Сильверов развел руками, но в этот раз решил оппонировать начальству.
— С другой стороны если убрать Ермакова, то место первого заместителя будет свободно, ни перед кем отчитываться за смерть Тереховского, остается лишь договориться с губернатором.
Полковник грозно потряс пальцем у него перед носом.
— Ты прав, Сильверов — весы замерли. И всего один прилетевший неизвестно откуда ножечек решил, в какую сторону склонится одна из чаш.
— Крупные интересы, сложные игры, — тяжело вздохнул Дима. — Только зачем вы мне все это рассказываете? Это давно уже не мое дело.
— Где ты был тем вечером, Сильверов?
— Я?! — чуть не подпрыгнул от возмущения тот. — Я? Я офицер полиции! Я должен искать алиби всякий раз, когда какой-нибудь уголовник будет в меня пальцами тыкать?
— У тебя сильная мотивация.
— Думаю, я здесь не одинок.
Суханов тяжело вздохнул.
— Может, хватит ершиться, Дим? — вдруг неожиданно вступил в разговор Южарин. — Что ты вечно, как еж колючий?
Сильверов чуть прищурив глаза, посмотрел на следователя.
— Михалыч тебе не враг. Он просто интересуется. Ты думаешь, адвокаты Солонского не поднимут этот вопрос? Ты не можешь просто сказать, что со мной был? — Миша возмущенно выдохнул, а потом чуть тише добавил: — Водку мы с ним глушили.

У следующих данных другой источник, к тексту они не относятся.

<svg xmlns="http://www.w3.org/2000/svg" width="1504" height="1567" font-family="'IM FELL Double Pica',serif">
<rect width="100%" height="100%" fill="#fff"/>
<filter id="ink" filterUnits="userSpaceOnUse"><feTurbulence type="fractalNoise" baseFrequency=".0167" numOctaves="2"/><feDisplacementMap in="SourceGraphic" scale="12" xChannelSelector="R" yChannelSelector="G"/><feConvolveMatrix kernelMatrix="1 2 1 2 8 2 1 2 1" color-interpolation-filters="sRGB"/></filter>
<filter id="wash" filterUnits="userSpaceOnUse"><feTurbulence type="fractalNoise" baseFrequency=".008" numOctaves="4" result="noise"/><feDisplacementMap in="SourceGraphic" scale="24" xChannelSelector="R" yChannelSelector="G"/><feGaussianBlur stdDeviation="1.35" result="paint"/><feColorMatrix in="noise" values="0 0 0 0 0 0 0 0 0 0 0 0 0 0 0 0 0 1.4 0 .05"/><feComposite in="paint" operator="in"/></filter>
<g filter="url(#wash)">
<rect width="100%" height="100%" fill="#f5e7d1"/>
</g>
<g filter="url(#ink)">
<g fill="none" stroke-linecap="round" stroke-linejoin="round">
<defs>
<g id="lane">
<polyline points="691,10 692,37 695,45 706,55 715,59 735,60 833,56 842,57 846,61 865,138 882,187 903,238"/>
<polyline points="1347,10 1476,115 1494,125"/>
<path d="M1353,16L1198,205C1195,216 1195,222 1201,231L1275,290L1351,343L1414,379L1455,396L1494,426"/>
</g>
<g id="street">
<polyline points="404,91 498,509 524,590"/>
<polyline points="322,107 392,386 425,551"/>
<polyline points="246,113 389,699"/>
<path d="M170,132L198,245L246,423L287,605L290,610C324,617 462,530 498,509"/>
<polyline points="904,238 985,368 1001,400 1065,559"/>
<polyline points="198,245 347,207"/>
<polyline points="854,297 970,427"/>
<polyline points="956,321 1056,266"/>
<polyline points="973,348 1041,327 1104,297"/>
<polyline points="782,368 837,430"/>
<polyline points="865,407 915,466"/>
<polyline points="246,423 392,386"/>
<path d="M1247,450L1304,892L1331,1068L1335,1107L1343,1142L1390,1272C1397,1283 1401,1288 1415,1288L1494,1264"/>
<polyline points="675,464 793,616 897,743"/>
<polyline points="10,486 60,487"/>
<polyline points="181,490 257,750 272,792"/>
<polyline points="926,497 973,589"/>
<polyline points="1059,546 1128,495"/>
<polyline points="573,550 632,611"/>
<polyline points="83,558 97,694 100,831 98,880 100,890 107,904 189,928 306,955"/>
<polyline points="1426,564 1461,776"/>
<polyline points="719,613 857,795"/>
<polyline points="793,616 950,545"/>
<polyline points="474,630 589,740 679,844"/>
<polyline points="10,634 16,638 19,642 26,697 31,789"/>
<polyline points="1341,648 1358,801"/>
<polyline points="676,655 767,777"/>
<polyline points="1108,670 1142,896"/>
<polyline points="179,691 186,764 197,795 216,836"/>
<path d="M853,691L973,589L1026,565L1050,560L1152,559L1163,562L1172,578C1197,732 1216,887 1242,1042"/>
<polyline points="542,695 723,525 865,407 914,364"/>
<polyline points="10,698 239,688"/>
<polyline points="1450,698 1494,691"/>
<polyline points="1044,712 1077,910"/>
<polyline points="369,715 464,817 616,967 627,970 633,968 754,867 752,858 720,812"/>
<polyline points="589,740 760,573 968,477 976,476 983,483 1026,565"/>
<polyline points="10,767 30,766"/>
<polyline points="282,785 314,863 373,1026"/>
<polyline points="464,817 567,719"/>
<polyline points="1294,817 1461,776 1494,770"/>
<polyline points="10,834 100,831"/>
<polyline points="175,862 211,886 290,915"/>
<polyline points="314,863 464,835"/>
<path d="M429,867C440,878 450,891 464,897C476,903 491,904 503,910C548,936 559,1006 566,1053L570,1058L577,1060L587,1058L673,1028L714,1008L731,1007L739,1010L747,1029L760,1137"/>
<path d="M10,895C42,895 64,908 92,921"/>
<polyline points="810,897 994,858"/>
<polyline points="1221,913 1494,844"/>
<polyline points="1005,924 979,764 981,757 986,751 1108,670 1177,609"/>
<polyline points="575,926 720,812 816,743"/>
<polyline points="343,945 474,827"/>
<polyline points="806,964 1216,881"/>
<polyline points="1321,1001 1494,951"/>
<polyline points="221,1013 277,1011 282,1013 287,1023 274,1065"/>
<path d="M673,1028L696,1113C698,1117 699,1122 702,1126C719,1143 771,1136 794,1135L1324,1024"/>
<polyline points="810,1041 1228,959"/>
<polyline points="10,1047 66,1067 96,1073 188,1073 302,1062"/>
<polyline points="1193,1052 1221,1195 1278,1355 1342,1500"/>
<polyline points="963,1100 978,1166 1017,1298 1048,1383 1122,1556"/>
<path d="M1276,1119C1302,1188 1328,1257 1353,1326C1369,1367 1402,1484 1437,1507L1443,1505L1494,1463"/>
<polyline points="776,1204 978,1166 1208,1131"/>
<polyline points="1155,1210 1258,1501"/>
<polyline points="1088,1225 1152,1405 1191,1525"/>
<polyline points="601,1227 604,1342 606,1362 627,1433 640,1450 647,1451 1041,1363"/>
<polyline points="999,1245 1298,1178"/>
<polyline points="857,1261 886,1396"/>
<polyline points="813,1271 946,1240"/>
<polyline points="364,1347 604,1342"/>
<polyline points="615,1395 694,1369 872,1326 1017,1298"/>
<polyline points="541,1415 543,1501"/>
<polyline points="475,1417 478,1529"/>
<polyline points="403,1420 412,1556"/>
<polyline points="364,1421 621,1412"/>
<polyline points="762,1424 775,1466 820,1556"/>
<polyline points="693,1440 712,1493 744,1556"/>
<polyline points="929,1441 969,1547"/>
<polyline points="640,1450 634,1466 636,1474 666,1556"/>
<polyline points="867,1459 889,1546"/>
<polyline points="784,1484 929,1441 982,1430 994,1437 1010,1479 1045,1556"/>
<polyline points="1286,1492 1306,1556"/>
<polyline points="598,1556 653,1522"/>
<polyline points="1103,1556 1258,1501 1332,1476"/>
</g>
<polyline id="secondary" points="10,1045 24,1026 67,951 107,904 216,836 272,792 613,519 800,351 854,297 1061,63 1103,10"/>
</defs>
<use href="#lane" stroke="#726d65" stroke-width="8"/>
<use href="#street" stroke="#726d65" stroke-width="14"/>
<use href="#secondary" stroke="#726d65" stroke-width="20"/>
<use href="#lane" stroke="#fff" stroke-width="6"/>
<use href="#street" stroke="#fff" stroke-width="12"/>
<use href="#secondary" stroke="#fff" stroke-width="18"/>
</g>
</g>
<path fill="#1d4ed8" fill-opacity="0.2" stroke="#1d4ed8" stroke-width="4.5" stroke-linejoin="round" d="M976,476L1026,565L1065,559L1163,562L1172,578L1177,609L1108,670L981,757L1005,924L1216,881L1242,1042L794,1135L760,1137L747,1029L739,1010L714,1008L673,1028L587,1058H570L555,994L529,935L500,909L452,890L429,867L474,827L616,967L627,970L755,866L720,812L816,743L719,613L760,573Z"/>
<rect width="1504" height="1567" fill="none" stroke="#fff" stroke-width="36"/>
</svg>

— Чего делали? — опешил Суханов, глядя на Диму. — Вы еще скажите, что со шлюхами в бане парились.
Южарин укоризненно посмотрел на полковника.
— На кухне у меня. Катюха моя тоже подтвердить может, если и моего слова недостаточно.

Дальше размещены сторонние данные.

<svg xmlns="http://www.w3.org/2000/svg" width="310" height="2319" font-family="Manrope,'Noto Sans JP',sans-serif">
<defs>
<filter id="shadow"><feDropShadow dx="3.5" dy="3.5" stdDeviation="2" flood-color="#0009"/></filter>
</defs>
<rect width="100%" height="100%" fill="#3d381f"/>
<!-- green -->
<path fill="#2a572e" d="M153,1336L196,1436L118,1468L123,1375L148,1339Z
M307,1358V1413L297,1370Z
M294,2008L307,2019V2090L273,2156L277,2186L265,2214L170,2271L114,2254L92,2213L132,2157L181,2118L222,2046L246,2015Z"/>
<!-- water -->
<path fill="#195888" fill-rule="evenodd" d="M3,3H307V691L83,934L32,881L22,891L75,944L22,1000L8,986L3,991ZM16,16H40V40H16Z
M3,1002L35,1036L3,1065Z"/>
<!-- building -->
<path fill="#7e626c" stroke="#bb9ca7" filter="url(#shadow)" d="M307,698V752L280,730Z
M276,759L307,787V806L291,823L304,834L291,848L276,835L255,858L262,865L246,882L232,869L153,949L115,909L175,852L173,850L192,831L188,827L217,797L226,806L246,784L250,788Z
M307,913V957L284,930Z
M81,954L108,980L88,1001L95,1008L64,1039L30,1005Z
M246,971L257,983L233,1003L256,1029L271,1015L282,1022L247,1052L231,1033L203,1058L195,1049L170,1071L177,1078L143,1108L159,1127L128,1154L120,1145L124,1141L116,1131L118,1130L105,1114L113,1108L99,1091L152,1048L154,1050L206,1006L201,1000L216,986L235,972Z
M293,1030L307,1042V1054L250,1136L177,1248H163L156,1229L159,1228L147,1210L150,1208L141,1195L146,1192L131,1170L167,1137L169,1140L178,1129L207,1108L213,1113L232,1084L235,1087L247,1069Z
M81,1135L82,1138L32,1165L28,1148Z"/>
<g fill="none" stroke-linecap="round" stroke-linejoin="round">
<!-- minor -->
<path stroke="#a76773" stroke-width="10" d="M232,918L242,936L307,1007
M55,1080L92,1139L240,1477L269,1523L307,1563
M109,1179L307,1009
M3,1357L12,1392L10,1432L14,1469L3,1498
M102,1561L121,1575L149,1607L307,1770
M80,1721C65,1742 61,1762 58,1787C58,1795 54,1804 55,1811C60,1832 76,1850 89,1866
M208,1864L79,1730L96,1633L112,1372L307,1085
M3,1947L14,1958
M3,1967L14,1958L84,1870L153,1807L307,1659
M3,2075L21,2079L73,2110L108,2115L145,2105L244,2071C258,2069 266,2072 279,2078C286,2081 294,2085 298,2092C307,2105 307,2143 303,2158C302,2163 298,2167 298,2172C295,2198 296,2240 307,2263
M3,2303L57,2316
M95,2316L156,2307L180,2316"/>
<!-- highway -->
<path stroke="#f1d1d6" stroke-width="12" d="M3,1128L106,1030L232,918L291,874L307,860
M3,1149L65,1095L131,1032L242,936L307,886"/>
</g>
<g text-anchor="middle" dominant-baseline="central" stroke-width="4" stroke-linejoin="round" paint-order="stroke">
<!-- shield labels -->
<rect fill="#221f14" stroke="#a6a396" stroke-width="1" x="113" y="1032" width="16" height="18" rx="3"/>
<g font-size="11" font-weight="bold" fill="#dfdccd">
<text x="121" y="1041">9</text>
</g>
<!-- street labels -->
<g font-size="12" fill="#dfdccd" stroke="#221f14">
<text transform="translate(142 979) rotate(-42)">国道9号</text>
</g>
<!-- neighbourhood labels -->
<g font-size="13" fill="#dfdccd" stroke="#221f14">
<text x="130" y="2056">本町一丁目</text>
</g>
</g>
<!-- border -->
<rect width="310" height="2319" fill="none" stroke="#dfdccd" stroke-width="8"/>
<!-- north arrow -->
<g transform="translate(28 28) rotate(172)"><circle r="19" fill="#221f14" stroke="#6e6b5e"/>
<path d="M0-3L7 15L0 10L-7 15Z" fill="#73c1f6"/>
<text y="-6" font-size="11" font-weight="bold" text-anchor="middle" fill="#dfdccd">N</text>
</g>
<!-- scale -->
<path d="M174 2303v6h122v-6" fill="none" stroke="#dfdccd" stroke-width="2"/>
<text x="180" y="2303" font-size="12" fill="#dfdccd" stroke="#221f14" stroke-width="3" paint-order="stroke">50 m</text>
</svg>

Мелкий дождь противно моросил с небес. Словно не было вчерашней звездной ночи и ясного неба. Дима поднял воротник куртки и поежился. Холодно.
Подошел Южарин, встал рядом.
— Спасибо, — произнес Дима.
Тот молчал.
— Знал я, что ты не отступишь, — наконец произнес Миша. — Только вот скажи, если те, кто должны служить закону, не верят ни в него, ни в правосудие, то как быть остальным людям? Правильно ли все это?
Сильверов не ответил.
Вера в правосудие — безусловно очень трогательно. Жаль, что в нем уже давно нет никакой веры.

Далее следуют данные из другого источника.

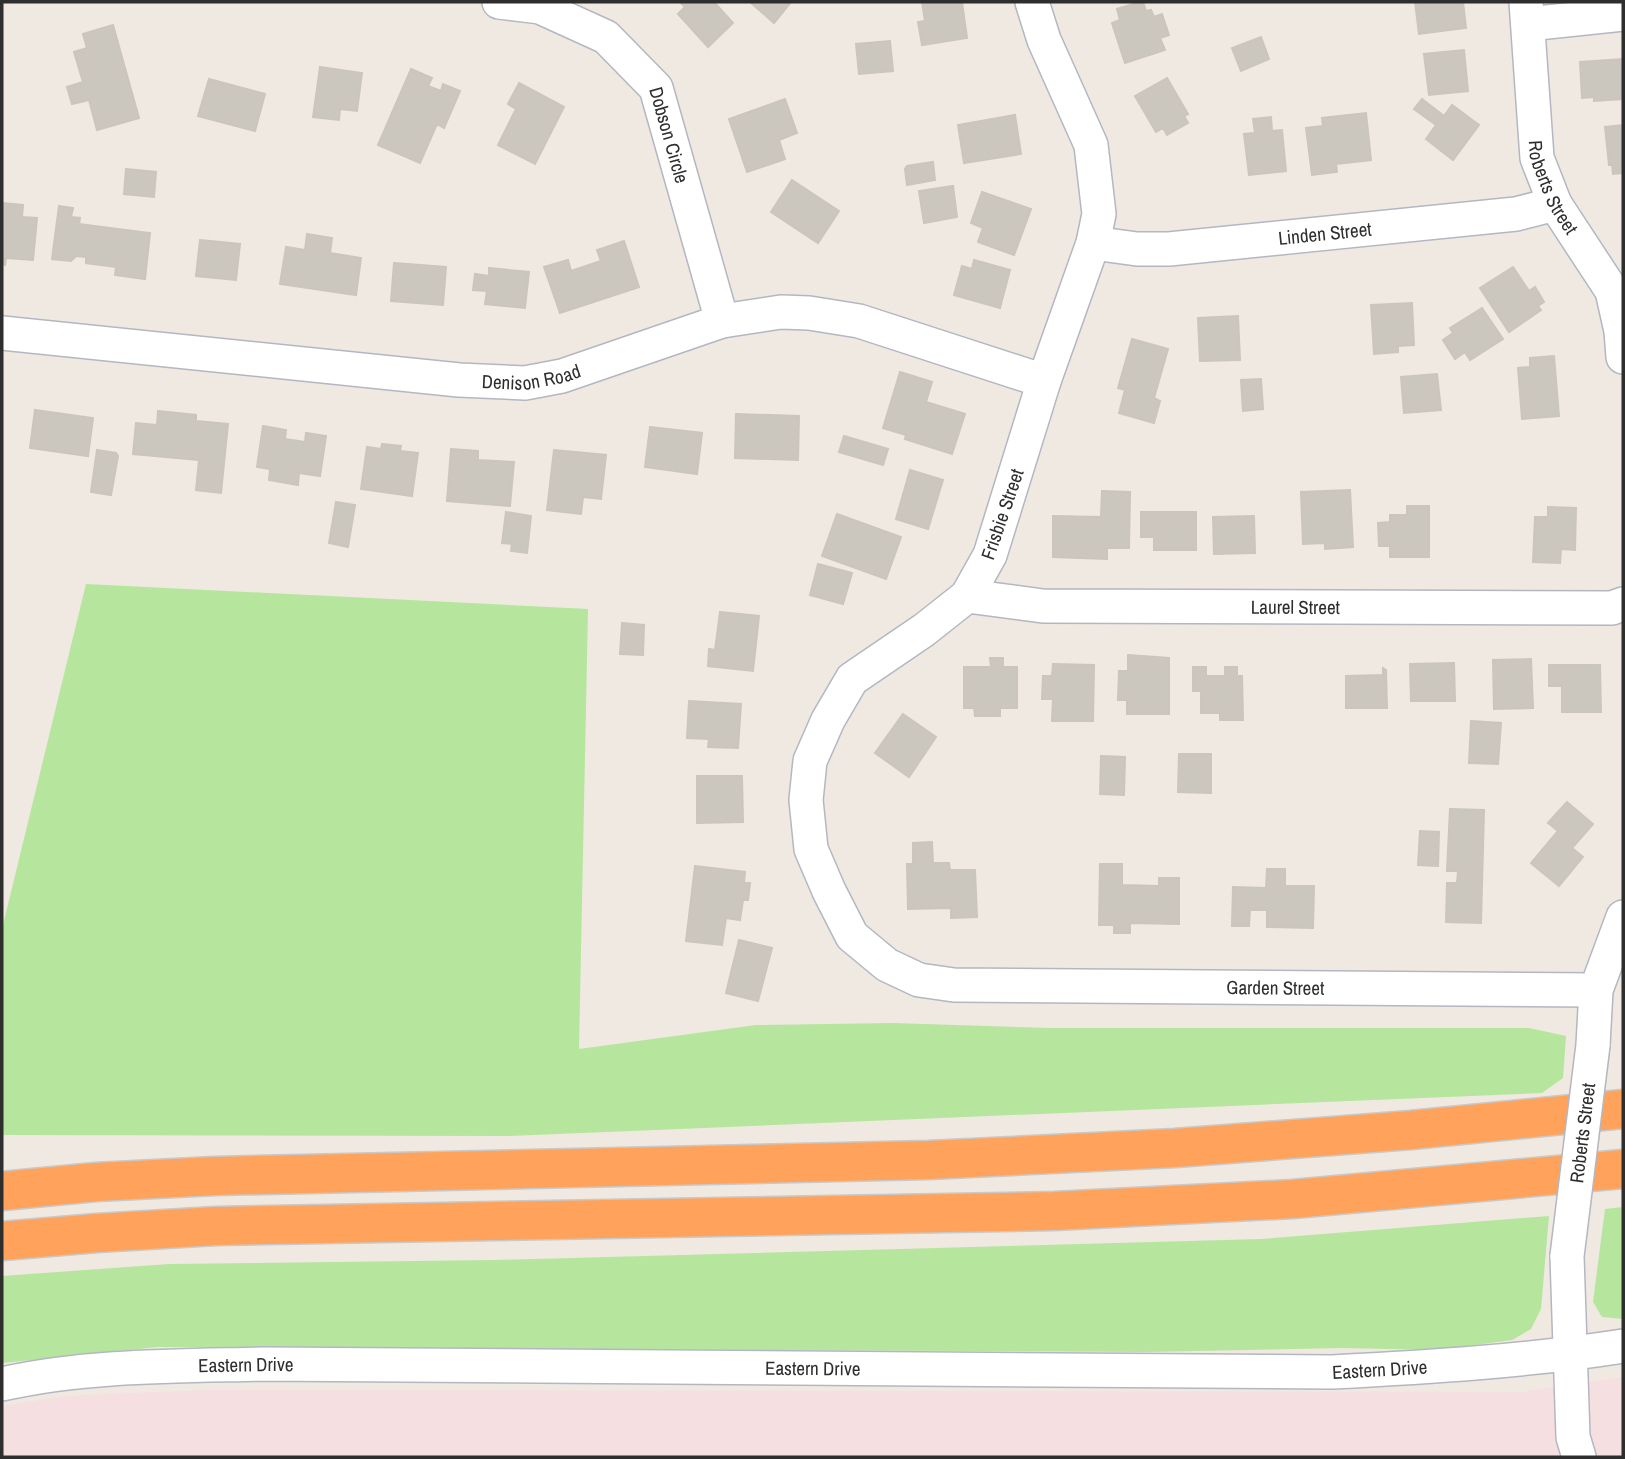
<svg xmlns="http://www.w3.org/2000/svg" width="1625" height="1459" font-family="'Archivo Narrow',sans-serif">
	<style>
		.medical { fill: #f5dfe0 }
		.green { fill: #b6e59e }
		.building { fill: #cbc7bf; stroke: #cbc5ba; stroke-width: 2 }
		.lines { fill: none; stroke-linecap: round; stroke-linejoin: round }
		.minor-casing { stroke: #b4b7c1; stroke-width: 36 }
		.highway-casing { stroke: #c9c9c9; stroke-width: 41 }
		.minor { stroke: #fff; stroke-width: 33 }
		.highway { stroke: #ffa35c; stroke-width: 38 }
		.minor-bridge-casing { stroke: #b4b7c1; stroke-width: 36; stroke-linecap: butt }
		.minor-bridge { stroke: #fff; stroke-width: 33 }
		.labels { text-anchor: middle; dominant-baseline: central; stroke-width: 7; stroke-linejoin: round; paint-order: stroke }
		.street-label { font-size: 19px; fill: #2e2e2e; stroke: #fff }
	</style>
	<rect width="100%" height="100%" fill="#efe9e1"/>
	<path class="medical" d="M1623,1377V1457H2V1406L66,1396L134,1393L213,1390L1522,1392Z"/>
	<path class="green" d="M86,584L588,609L579,1049L756,1025L893,1023L1050,1028H1529L1566,1036L1563,1078L1542,1093L509,1136L2,1135V929Z
		M1623,1207V1319L1602,1317L1593,1302L1605,1209Z
		M1549,1216L1541,1309L1531,1329L1512,1340L1438,1350L1343,1348L1145,1352L158,1347L2,1363V1276L169,1264L495,1260L1262,1239Z"/>
	<path class="building" d="M680,2H714L733,23L708,47L678,14L685,7Z
		M750,2H791L774,23Z
		M922,2H962L967,38L922,45L918,22L925,21Z
		M1140,2H1143L1146,11L1151,10L1154,17L1162,14L1169,35L1160,38L1165,50L1125,63L1112,23L1120,20L1117,9Z
		M1415,2H1463L1466,28L1419,34Z
		M113,25L139,118L97,130L89,100L72,104L67,87L83,82L74,52L87,48L83,34Z
		M1261,37L1269,59L1241,71L1232,48Z
		M890,41L893,71L859,74L856,44Z
		M1464,50L1468,91L1429,95L1424,54Z
		M1623,59V99L1594,101V97L1582,98L1580,62Z
		M320,67L362,73L357,111L340,109L339,120L313,117Z
		M411,69L432,78L428,86L441,91L443,84L460,91L444,128L437,124L420,163L378,145Z
		M1167,78L1188,114L1184,116L1188,123L1167,135L1163,128L1156,132L1135,96Z
		M209,79L265,94L255,131L198,116Z
		M519,83L564,107L535,164L498,145L516,109L508,104Z
		M785,99L797,133L779,140L785,159L747,172L729,119Z
		M1422,99L1444,116L1452,105L1479,125L1453,160L1426,139L1436,125L1414,109Z
		M1366,113L1371,160L1336,164L1337,172L1312,175L1306,128L1323,126L1322,118Z
		M1015,115L1021,154L964,163L958,125Z
		M1271,117L1272,131L1282,130L1286,171L1249,175L1244,134L1255,133L1253,119Z
		M1623,125V173L1613,174L1612,165H1609L1605,127Z
		M933,162L935,180L907,185L905,169L907,166Z
		M126,169L156,172L154,197L124,194Z
		M792,180L839,211L818,243L771,212Z
		M953,186L957,217L924,223L919,191Z
		M982,192L1031,209L1014,255L978,242L983,228L971,223Z
		M2,203L23,205L22,217L37,218L33,260L6,258L5,265L2,264Z
		M59,206L73,208L71,217L80,218L79,224L150,233L145,279L115,275L116,267L86,263V257L76,256L71,261L52,259Z
		M307,234L332,238L330,253L361,258L356,295L280,284L286,247L305,250Z
		M200,240L240,244L236,280L196,276Z
		M624,241L639,287L560,313L544,267L568,260L571,271L601,261L597,250Z
		M974,260L1010,270L1000,308L954,295L962,266L972,269Z
		M394,263L446,267L443,305L391,301Z
		M1513,267L1529,291L1535,287L1544,302L1538,306L1541,310L1509,332L1480,288Z
		M489,268L529,272L525,308L485,304L487,291L473,290L475,274L489,276Z
		M1412,303L1414,345L1398,346V352L1374,354L1371,305Z
		M1482,308L1503,339L1470,360L1465,352L1455,359L1443,340L1453,333L1450,328Z
		M1238,316L1240,360L1200,361L1198,318Z
		M1132,339L1168,349L1154,398L1160,401L1154,423L1119,413L1125,390L1118,388Z
		M1554,356L1559,416L1522,419L1518,368L1530,367V358Z
		M900,372L932,382L926,402L965,414L952,454L905,439L906,435L883,428Z
		M1437,374L1441,410L1404,413L1401,377Z
		M1261,379L1263,409L1243,411L1241,380Z
		M35,410L93,418L88,456L30,448Z
		M158,411L196,415V421L228,424L221,493L196,490L199,460L133,454L136,423L157,425Z
		M736,414L799,416L798,460L735,458Z
		M263,426L286,430L285,439L305,442L306,433L326,436L320,476L299,473L298,485L269,480L270,469L257,467Z
		M650,427L702,433L697,474L645,467Z
		M844,436L888,449L883,465L839,452Z
		M382,444L401,446L400,451L418,453L412,496L361,489L367,447L381,449Z
		M451,449L478,451V460L514,462L510,506L447,501Z
		M97,450L116,453L118,456L111,495L91,492Z
		M554,450L606,455L601,499L583,497L581,514L547,510Z
		M910,470L943,480L928,529L896,519Z
		M1350,490L1353,547L1325,549V543L1303,544L1301,492Z
		M1102,491L1130,492L1129,548H1107V559L1053,557V516L1101,517Z
		M336,502L355,505L348,547L329,543Z
		M1407,506H1429V557H1390V546H1379L1378,523L1390,522V515H1407Z
		M1548,507L1576,508L1575,550L1561,549L1560,563L1533,562L1535,517H1548Z
		M506,512L531,516L527,553L511,551L512,544L502,543Z
		M1141,512H1196V550H1154V537H1141Z
		M837,514L901,537L886,579L822,556Z
		M1254,516L1255,553L1214,554L1213,517Z
		M818,564L852,573L843,604L810,595Z
		M720,612L759,616L753,671L708,666L709,649L715,650Z
		M622,623L644,625L643,655L620,654Z
		M1128,655L1169,658V714H1127V700H1118L1119,671H1128Z
		M990,658H1003V667H1017V708H1000V716H975L974,708H964V667H991Z
		M1531,659L1533,708L1494,709L1493,660Z
		M1454,663L1455,701H1411L1410,664Z
		M1053,664L1094,665L1093,721H1052L1053,699H1042L1043,676H1052Z
		M1549,665H1600L1601,712H1562V686H1549Z
		M1193,667H1206V676H1225V667H1237V676H1242L1243,720H1220V713H1201V691H1193Z
		M1383,668L1386,670L1387,708H1346V676L1383,675Z
		M689,701L741,704L738,748L708,747L709,739L687,738Z
		M903,714L936,737L909,777L875,753Z
		M1471,721L1501,723L1498,764L1469,763Z
		M1179,754H1211V793L1178,792Z
		M1101,756L1125,757L1124,795L1100,794Z
		M697,776H742L743,822L697,823Z
		M1567,802L1593,824L1572,848L1583,857L1559,886L1531,863L1558,831L1548,823Z
		M1450,809L1484,810L1481,923L1446,922L1447,883H1457L1458,871H1447Z
		M1420,831L1439,832L1438,866L1418,865Z
		M932,842L933,863H949L950,870H975L977,917L951,918V908L908,909L907,864H913V843Z
		M1100,864H1122V885L1159,886V878H1179V924L1130,923V933H1114V925H1099Z
		M695,866L745,872L744,883H750L748,900H743L740,920L726,918L722,945L686,941Z
		M1267,869H1285V886H1314L1313,928L1267,927V910H1250L1249,926H1232L1233,887L1266,888Z
		M739,940L772,948L758,1001L726,993Z"/>
	<g class="lines">
		<defs>
			<g id="minor">
				<path id="s1" d="M499,2L540,7L606,37L656,88L722,321"/>
				<path id="s2" d="M1032,2L1044,40L1091,145L1099,214L1093,243L1044,381L990,555L967,596L924,630L852,679L828,720L810,761L806,800L811,849L829,891L852,936L887,965L919,980L954,985L1596,990"/>
				<path id="s3" d="M1526,2L1537,158L1555,204L1612,291L1621,331L1623,357"/>
				<path d="M1528,24L1623,14"/>
				<path id="s4" d="M1093,243L1137,249H1169L1516,214L1555,204"/>
				<path id="s5" d="M2,333L459,380L525,383L562,376L722,321L781,312L809,313L859,321L1044,381"/>
				<path id="s6" d="M967,596L1043,606L1612,608L1623,604"/>
				<path d="M1593,1045L1596,990L1623,917"/>
				<path d="M1567,1256L1573,1437L1579,1457"/>
				<path id="s7" d="M2,1384C86,1365 176,1366 263,1364L1332,1372C1430,1367 1526,1361 1623,1346"/>
			</g>
			<path id="highway" d="M2,1191L96,1182L215,1176L929,1160L1175,1148L1411,1130L1623,1109
				M2,1241L97,1233L216,1226L1054,1211L1293,1199L1623,1169"/>
		</defs>
		<use href="#minor" class="minor-casing"/>
		<use href="#highway" class="highway-casing"/>
		<use href="#minor" class="minor"/>
		<use href="#highway" class="highway"/>
		<defs>
			<g id="minor-bridge">
				<path id="s8" d="M1567,1256L1593,1045"/>
			</g>
		</defs>
		<use href="#minor-bridge" class="minor-bridge-casing"/>
		<use href="#minor-bridge" class="minor-bridge"/>
	</g>
	<g class="labels">
		<g class="street-label">
			<text stroke="none"><textPath href="#s1" startOffset="234">Dobson Circle</textPath></text>
			<text stroke="none"><textPath href="#s3" startOffset="189">Roberts Street</textPath></text>
			<text stroke="none"><textPath href="#s4" startOffset="233">Linden Street</textPath></text>
			<text stroke="none"><textPath href="#s5" startOffset="532">Denison Road</textPath></text>
			<text transform="translate(1002 514) rotate(-71)">Frisbie Street</text>
			<text stroke="none"><textPath href="#s6" startOffset="329">Laurel Street</textPath></text>
			<text stroke="none"><textPath href="#s2" startOffset="1486">Garden Street</textPath></text>
			<text stroke="none"><textPath href="#s8" startOffset="124">Roberts Street</textPath></text>
			<text stroke="none"><textPath href="#s7" startOffset="245">Eastern Drive</textPath></text>
			<text stroke="none"><textPath href="#s7" startOffset="812">Eastern Drive</textPath></text>
			<text stroke="none"><textPath href="#s7" startOffset="1379">Eastern Drive</textPath></text>
		</g>
	</g>
	<rect width="1625" height="1459" fill="none" stroke="#2e2e2e" stroke-width="7"/>
</svg>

— Суханов на твоей стороне, — сказал Южарин перед тем как уйти. — И мое алиби в отношении тебя принял безоговорочно. Только вот тем, кому ты перешел дорогу на него плевать. И вряд ли теперь Солонскому нужно от тебя что-нибудь еще, кроме твоей головы. Желательно отдельно от тела.
Дима и сам это понимал. Ждал. И был готов. Чувство опасности буквально взвыло в один из вечеров, когда он переходил дорогу недалеко от своего дома. Он успел обернуться и увидеть несущийся на него автомобиль с выключенными фарами. Вверх взяла интуиция и старое не раз спасавшее его правило: не бежать и не сопротивляться. Расслабиться и шагнуть навстречу опасности.